Black carbon aerosols and ozone, both man-made pollutants emitted predominantly in the Northern Hemisphere’s low- to mid-latitudes, are most likely pushing the boundary of the tropics further poleward in that hemisphere, new research has shown.

 

While depletion of the ozone layer high up in the stratosphere has already been shown to be the primary driver of the expansion of the tropics in the Southern Hemisphere, the researchers are the first to report that black carbon and ozone pollution nearer the Earth’s surface are probably doing likewise in the Northern Hemisphere.

 

The study results appear in the May 17 issue of the journal Nature. The research team was led by climatologist Robert J. Allen, at the University of California, Riverside, and included Professor Steven Sherwood, co-director of the UNSW Climate Change Research Centre.

 

The observed tropical belt expansion by 0.7 degrees latitude per decade has been greater than climate models predicted, but this study considered newer estimates of regional trends in air pollution. When this data was included, the models more closely agreed with the observations.

 

The researchers note that an unabated tropical belt expansion would have an impact on large-scale atmospheric circulation, especially in the subtropics and mid-latitudes.

 

“Both black carbon and tropospheric ozone warm the tropics by absorbing solar radiation,” Allen says. “Because they are short-lived pollutants, with lifetimes of one to two weeks, their concentrations remain highest near the sources: the Northern Hemisphere low- to mid-latitudes.

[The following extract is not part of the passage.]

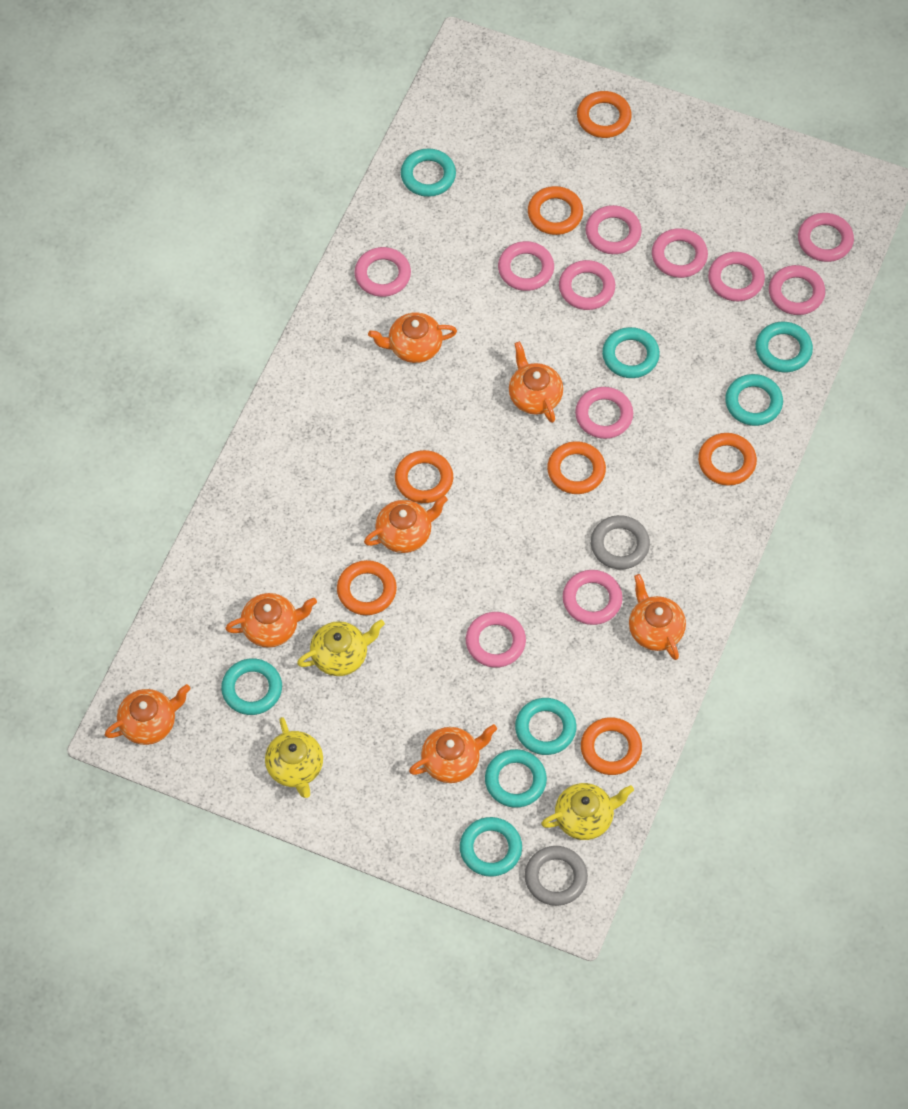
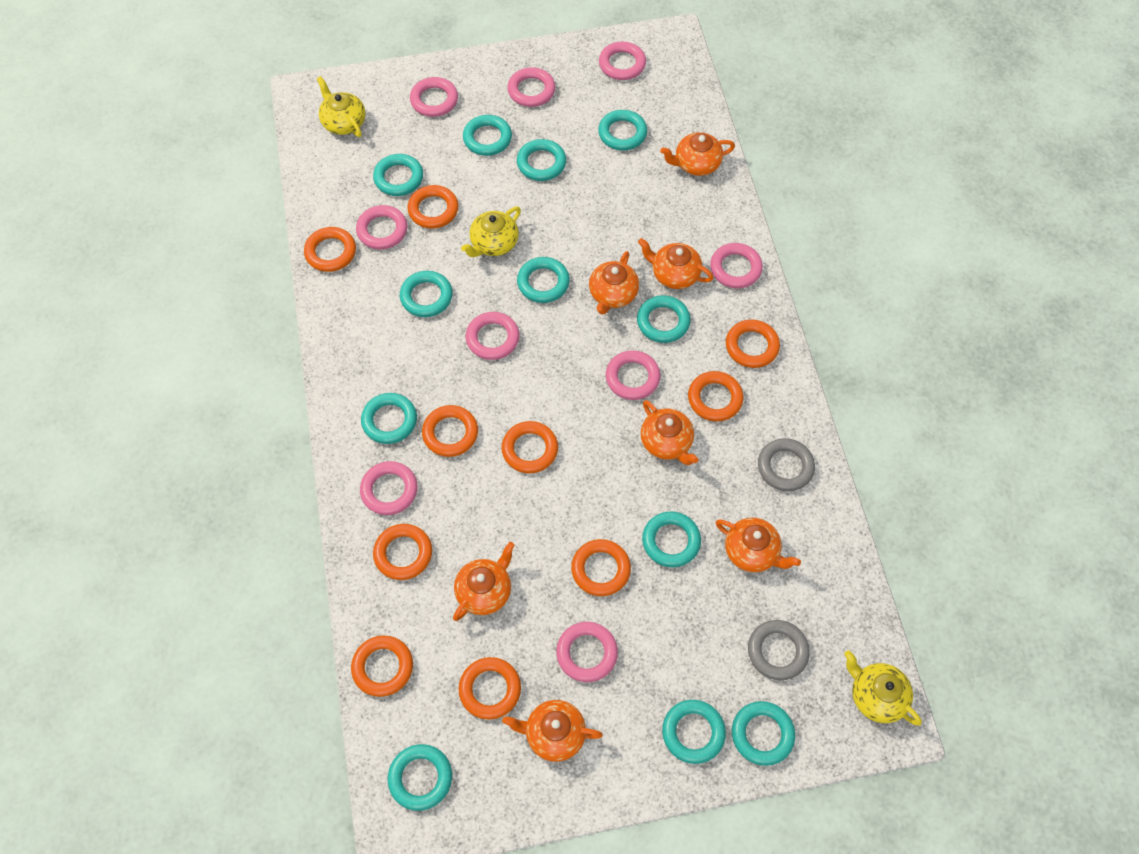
orange ring: [337,560,397,615] [395,450,453,503] [528,186,583,235] [547,441,606,494] [577,91,632,138] [581,717,642,775] [698,433,757,486] = 7 -> [304,227,356,272] [351,635,413,697] [373,524,432,580] [407,185,458,229] [422,405,478,457] [459,657,521,720] [502,421,558,474] [571,539,631,596] [688,371,743,422] [726,319,780,368] = 10
pink ring: [355,247,411,297] [466,612,526,668] [498,241,554,291] [559,260,615,310] [563,570,623,625] [575,387,633,439] [586,205,642,254] [652,228,708,278] [708,252,765,301] [769,265,825,315] [798,213,854,262] = 11 -> [356,205,407,249] [360,461,418,515] [410,77,458,117] [466,312,520,360] [507,67,555,107] [556,622,618,682] [599,42,646,80] [606,350,661,400] [710,243,763,288] = 9
turquoise ring: [221,658,282,715] [401,148,456,197] [460,817,522,877] [485,749,547,808] [515,698,576,755] [602,327,660,378] [725,374,783,426] [755,322,813,372] = 8 -> [361,393,417,444] [373,154,423,196] [388,744,452,811] [400,271,453,317] [463,115,512,156] [517,139,566,181] [517,257,570,303] [598,110,647,150] [637,295,691,343] [642,511,701,567] [662,700,726,764] [732,701,795,766] = 12

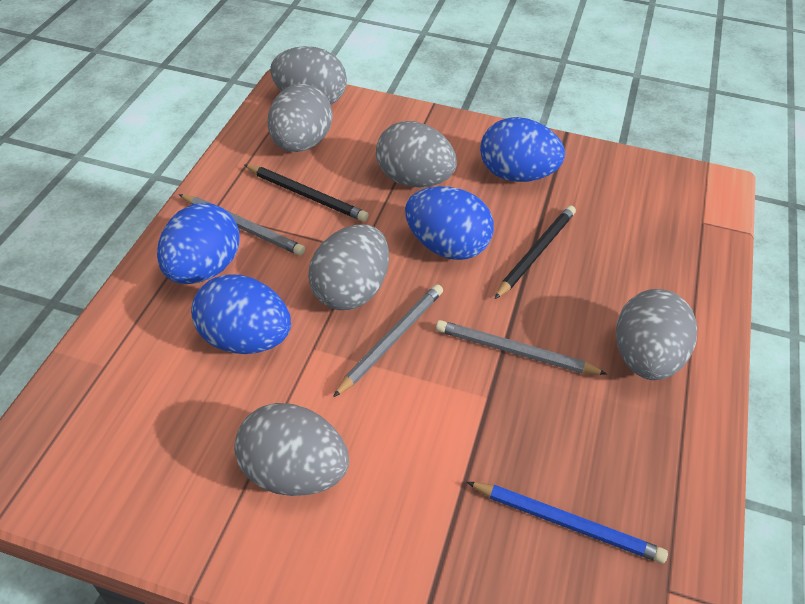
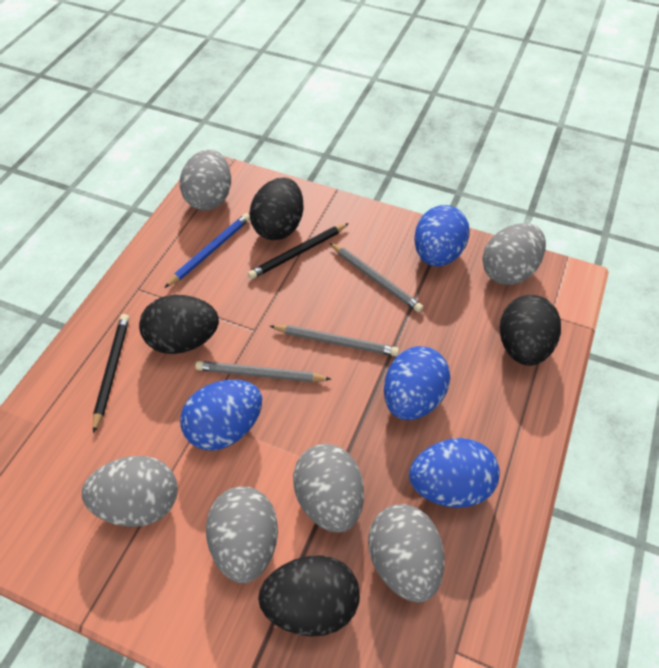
black egg: none = 0 -> [139,295,219,354] [249,178,304,240] [258,555,360,637] [500,295,561,366] = 4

It’s the heating of the mid-latitudes that pushes the boundaries of the tropics poleward.

 

 “If the tropics are moving poleward, then the subtropics will become even drier. If a poleward displacement of the mid-latitude storm tracks also occurs, this will shift mid-latitude precipitation poleward, impacting regional agriculture, economy, and society.”

 

Climate scientists have observed that the tropics have widened by 0.7 degrees latitude per decade in recent times, with warming from greenhouse gases also contributing to the expansion in both hemispheres.

 

“This has typically been blamed on global warming, although in the Southern Hemisphere some studies have suggested the ozone hole may be playing a lead role,” says Sherwood.

“We have confirmed the finding that ozone loss has been the main driver in the Southern Hemisphere, but also that air pollution trends - mainly increases in China and to some extent India - appear to have been the dominant counterpart driver in the Northern Hemisphere. Both are beating out global warming driven by greenhouse gas increases.

“The ability of air pollutants to cause such an expansion derives from the geographic pattern of the changes, with increased emissions from Asia and decreased emissions from Europe, rather than any trend in the worldwide amount of pollution.”